Kissed him.—(See Job 31:26-18.31.27; Hosea 13:2.) The passage is vividly descriptive of the worshipper on the first approach bowing the knee, on nearer access kissing the image, or the altar, or the threshold of the temple.
(19) Twelve yoke of oxen, or (as Ewald renders it) of land, indicate some wealth in Elisha’s family, which he has to leave to follow the wandering life of Elijah. The character and mission of Elisha will appear hereafter: but the contrast between the prophets is marked in the difference of their home and origin; even the quiet simplicity of Elisha’s call stands contrasted with the sudden, mysterious appearance of Elijah.
Cast his mantle—i.e., the rough hair-mantle characteristic of the ascetic recluse. The act is said to have been a part of the form of adoption of a child; hence its spiritual significance here, which, after a moment’s bewilderment, Elisha seems to read.

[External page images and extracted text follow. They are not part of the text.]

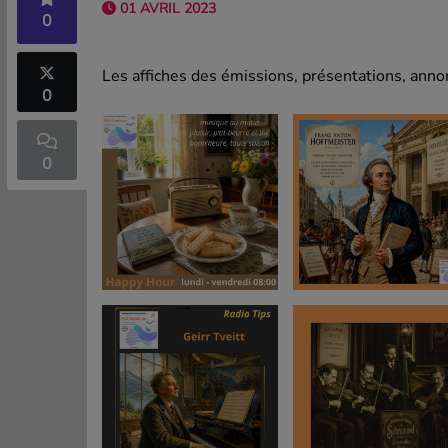
01 AVRIL 2023
0
Les affiches des émissions, présentations, annon
0
0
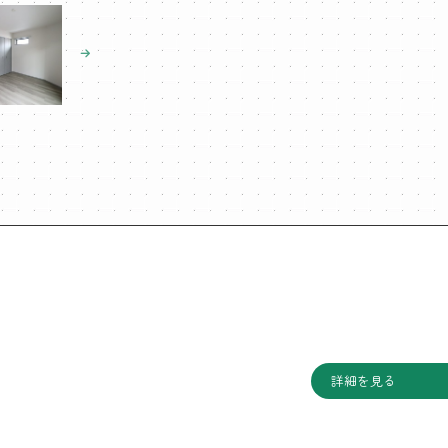
詳細を見る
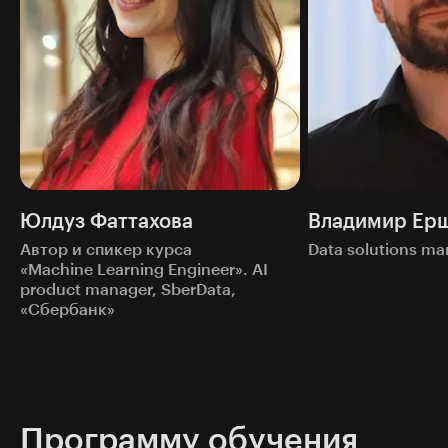
Юлдуз Фаттахова
Владимир Ер
Автор и спикер курса
Data solutions ma
«Machine Learning Engineer». AI
product manager, SberData,
«Сбербанк»
Программу обучения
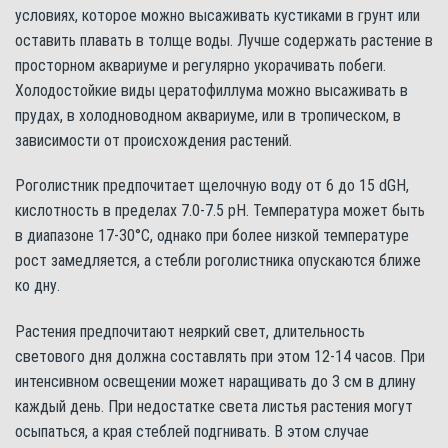
условиях, которое можно высаживать кустиками в грунт или
оставить плавать в толще воды. Лучше содержать растение в
просторном аквариуме и регулярно укорачивать побеги.
Холодостойкие виды цератофиллума можно высаживать в
прудах, в холодноводном аквариуме, или в тропическом, в
зависимости от происхождения растений.
Роголистник предпочитает щелочную воду от 6 до 15 dGH,
кислотность в пределах 7.0-7.5 рН. Температура может быть
в диапазоне 17-30°С, однако при более низкой температуре
рост замедляется, а стебли роголистника опускаются ближе
ко дну.
Растения предпочитают неяркий свет, длительность
светового дня должна составлять при этом 12-14 часов. При
интенсивном освещении может наращивать до 3 см в длину
каждый день. При недостатке света листья растения могут
осыпаться, а края стеблей подгнивать. В этом случае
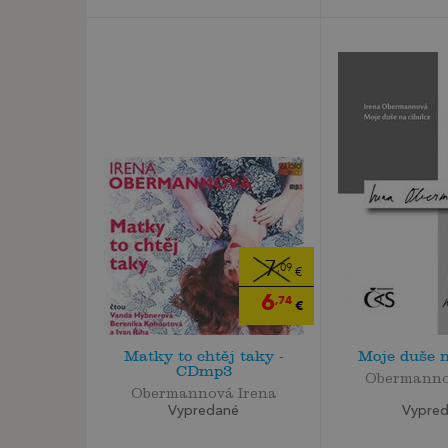
7
,09
€
6
,74
€
Matky to chtěj taky -
Moje duše n
CDmp3
Obermanno
Obermannová Irena
Vypre
Vypredané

(20) Let me, I pray thee.—It is impossible not to compare this with the similar request made to our Lord (Luke 9:61-42.9.62) by one who declared readiness to follow Him. The comparison suggests that the answer of Elijah is one of half-ironical rebuke of what seemed hesitation—“Go back, if thou wilt; what have I done to constrain thee?” In both cases we have the stern but necessary rejection of half-hearted service, even if the heart be distracted by the most natural and sacred love. But Elijah sees that Elisha means simply farewell, and he apparently waits till it is over.
(21) And he returned.—Like Matthew in Luke 9:27-42.9.29, Elisha, probably after sacrifice, makes a feast of farewell to his home, and of homage to his new master. The hasty preparation is made by the use of the wooden implements for fuel, as in the sacrifice at the threshing-floor of Araunah (2 Samuel 24:22). Henceforth from a master he became a servant, ministering to Elijah, and willing to be known, even when he became himself the prophet of God, as “he that poured water on the hands of Elijah” (2 Kings 3:11).